I can't find a tutorial on animating planets in orbit around each other with them spinning 360deg like a normal planet would. I've searched the forums also with no luck yet.


Any help is appreciated.

Post by Tiles // Oct 23, 2006, 1:14am

Tiles
Total Posts: 1037
pic
Should work like in TS 4. What exactly is your problem?

Post by GraySho // Oct 23, 2006, 4:52am

GraySho
Total Posts: 695
pic
I guess the problem are rotation angles greater than 180. I ran into the same problem once, and could not find an easy solution. Just open the object info box and rotate an object around it's axis, you'll see that rotation goes up to 180, and then turns into -179 and increments towards 0 if you turn it further. Now, if you keyframe that, you get weired results. Add a cube to the scene, record rotation at keyframe 0. Advance to keyframe 30 and turn the cube like 350° and hit record button again. Play the animation and tell me if you see what you expected (or wanted) :rolleyes

Post by Bobbins // Oct 23, 2006, 6:05am

Bobbins
Total Posts: 506
I'll verify this later when I have tS open in front of me but.....


tS considers 350 degrees as a rotation of -10 degrees because translating an object through 350 degrees of rotation gives an identical end result to translating an object through -10 degrees of rotation. It then takes the shortest path between two places - in this case the rotation values. This means that if you keyframe rotations at 0, 30 and 350 degrees:


- tS rotates forwards from 0 to 30 degrees.

- tS then rotates backwards from 30 to -10 degrees (350 degrees) because 30 to -10 is only 40 degrees of rotation. That's shorter than going from 30 to 350 degrees which would be 320 degrees of rotation hence what you see isn't what you might have expected.


You can get corner cases by keyframing 0, 180 and 360 degrees - is it quicker to go from 180 back to 0 or from 180 forward to 360 (which is the same as 0 degrees)? To get smooth rotation then unambiguous paths are needed, so keyframes at 0, 120, 240 (or -120) and 360 (or 0) degrees of rotation will always work as expected because there is a definite shortest path between one keyframe and the next at all times.

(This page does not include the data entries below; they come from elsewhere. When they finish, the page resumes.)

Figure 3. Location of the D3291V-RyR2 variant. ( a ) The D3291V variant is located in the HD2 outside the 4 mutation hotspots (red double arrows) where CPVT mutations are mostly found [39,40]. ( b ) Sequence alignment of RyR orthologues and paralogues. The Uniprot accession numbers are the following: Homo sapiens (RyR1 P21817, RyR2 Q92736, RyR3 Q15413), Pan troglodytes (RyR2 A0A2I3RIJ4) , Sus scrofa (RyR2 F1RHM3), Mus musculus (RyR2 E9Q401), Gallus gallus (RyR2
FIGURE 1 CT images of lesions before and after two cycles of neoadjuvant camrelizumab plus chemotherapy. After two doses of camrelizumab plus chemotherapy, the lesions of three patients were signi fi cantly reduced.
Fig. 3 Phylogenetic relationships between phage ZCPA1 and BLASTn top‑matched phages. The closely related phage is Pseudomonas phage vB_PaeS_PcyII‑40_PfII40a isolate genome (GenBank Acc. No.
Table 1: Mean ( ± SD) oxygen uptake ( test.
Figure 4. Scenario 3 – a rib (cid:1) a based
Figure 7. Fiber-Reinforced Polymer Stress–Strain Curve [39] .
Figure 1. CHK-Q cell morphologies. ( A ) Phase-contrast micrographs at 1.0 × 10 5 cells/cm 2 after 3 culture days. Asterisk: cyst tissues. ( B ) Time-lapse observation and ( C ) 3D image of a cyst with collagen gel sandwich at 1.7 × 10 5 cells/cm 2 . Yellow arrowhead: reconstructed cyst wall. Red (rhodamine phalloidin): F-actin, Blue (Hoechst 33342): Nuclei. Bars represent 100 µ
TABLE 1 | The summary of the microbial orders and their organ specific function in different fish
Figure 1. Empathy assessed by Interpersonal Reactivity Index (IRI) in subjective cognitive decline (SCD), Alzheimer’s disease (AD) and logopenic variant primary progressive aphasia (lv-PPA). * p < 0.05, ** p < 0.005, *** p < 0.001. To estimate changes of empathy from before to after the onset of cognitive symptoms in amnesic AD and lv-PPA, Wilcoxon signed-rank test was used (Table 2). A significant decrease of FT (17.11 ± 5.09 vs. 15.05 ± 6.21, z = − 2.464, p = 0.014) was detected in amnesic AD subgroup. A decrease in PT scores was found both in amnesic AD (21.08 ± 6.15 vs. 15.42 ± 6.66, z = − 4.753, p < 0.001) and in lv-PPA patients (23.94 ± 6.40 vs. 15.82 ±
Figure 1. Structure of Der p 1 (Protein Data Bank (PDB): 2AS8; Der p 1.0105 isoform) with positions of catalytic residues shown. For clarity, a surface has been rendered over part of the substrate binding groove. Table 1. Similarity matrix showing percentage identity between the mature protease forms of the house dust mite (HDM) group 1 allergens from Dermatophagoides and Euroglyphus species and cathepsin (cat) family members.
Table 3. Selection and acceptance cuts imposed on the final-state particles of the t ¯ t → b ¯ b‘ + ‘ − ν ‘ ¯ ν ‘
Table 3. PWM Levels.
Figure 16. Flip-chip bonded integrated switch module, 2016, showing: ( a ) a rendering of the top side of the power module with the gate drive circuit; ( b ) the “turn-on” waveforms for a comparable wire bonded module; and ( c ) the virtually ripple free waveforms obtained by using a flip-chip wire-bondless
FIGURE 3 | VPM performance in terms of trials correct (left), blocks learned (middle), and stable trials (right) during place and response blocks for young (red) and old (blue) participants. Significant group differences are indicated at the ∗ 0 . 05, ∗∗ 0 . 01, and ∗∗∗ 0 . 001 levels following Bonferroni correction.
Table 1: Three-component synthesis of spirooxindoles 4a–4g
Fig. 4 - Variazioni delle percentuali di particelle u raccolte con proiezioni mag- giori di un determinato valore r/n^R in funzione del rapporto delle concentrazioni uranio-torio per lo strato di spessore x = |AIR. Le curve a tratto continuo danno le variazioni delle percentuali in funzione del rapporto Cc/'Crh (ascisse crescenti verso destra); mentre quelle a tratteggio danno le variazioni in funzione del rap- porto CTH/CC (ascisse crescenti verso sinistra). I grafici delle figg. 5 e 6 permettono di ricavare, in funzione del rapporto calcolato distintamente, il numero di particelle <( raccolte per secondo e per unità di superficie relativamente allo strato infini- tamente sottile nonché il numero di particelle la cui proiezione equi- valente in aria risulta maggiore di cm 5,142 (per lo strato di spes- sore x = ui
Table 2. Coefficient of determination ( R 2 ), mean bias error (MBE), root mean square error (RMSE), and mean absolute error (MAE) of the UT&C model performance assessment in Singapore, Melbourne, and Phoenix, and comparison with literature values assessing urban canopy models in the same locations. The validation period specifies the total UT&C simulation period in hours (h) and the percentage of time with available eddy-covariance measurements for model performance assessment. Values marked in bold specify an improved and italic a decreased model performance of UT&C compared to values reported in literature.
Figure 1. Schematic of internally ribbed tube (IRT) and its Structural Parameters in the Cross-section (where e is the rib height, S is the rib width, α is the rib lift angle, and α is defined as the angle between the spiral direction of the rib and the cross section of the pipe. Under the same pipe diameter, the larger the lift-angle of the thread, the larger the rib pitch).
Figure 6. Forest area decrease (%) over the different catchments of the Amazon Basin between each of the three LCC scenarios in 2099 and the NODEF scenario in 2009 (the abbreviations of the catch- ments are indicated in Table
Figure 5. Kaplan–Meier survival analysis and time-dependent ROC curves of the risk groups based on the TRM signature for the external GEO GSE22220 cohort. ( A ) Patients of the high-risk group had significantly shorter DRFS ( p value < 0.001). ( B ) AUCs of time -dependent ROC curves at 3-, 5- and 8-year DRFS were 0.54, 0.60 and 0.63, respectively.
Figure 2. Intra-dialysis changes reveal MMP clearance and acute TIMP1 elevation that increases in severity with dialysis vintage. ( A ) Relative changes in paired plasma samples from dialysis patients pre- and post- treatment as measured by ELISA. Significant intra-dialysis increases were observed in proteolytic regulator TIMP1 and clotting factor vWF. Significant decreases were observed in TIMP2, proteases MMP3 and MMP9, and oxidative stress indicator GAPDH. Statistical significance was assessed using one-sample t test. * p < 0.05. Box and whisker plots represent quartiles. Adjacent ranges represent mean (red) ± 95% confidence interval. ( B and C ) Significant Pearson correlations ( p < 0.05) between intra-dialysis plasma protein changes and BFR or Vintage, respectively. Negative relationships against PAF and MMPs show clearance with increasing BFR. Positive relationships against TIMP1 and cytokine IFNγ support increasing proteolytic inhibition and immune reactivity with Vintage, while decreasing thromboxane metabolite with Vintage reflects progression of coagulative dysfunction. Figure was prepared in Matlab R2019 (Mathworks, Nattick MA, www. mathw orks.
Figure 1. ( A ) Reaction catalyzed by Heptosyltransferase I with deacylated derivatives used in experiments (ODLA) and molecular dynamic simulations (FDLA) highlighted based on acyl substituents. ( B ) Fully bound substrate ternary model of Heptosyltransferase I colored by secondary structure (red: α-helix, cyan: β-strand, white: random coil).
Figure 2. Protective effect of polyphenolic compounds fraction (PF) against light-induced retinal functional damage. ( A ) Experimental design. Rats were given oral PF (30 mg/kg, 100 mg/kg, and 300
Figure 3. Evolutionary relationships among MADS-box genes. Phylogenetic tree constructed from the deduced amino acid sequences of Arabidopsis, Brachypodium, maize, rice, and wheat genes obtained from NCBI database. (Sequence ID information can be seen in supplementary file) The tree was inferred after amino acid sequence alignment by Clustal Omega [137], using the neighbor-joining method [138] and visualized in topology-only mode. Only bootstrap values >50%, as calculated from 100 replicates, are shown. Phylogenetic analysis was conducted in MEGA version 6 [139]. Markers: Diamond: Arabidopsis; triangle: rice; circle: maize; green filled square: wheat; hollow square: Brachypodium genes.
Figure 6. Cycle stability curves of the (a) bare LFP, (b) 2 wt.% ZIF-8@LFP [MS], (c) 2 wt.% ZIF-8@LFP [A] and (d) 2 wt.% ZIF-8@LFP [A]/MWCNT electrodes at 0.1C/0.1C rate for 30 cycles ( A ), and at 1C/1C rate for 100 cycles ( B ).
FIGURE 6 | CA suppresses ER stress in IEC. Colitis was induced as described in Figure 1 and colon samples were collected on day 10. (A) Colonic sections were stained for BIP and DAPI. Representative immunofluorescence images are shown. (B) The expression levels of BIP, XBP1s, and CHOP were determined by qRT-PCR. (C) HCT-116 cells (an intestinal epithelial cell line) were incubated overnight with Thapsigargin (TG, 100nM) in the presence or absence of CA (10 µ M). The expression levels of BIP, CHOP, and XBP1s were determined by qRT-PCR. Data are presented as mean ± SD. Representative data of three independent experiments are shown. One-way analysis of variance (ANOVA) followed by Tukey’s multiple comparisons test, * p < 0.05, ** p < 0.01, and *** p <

Post by Chester Desmond // Oct 23, 2006, 6:25am

Chester Desmond
Total Posts: 323
I could animate a planet in tS 3.x and 4.x to rotate and set to local and then animate it in orbit.

You could try using clips for this.. one for the roataion, and one for the orbit. I haven;t messed with clips much yet, but when first trying them I remember thinking "Hey this is just like "make action local" in older versions.

Post by GraySho // Oct 23, 2006, 6:48am

GraySho
Total Posts: 695
pic
This is exactly how it behaves bobbins. Still, I think there should be a better way of doing that sort of animation (which is quite simple). Obviously this has been adressed in tS7.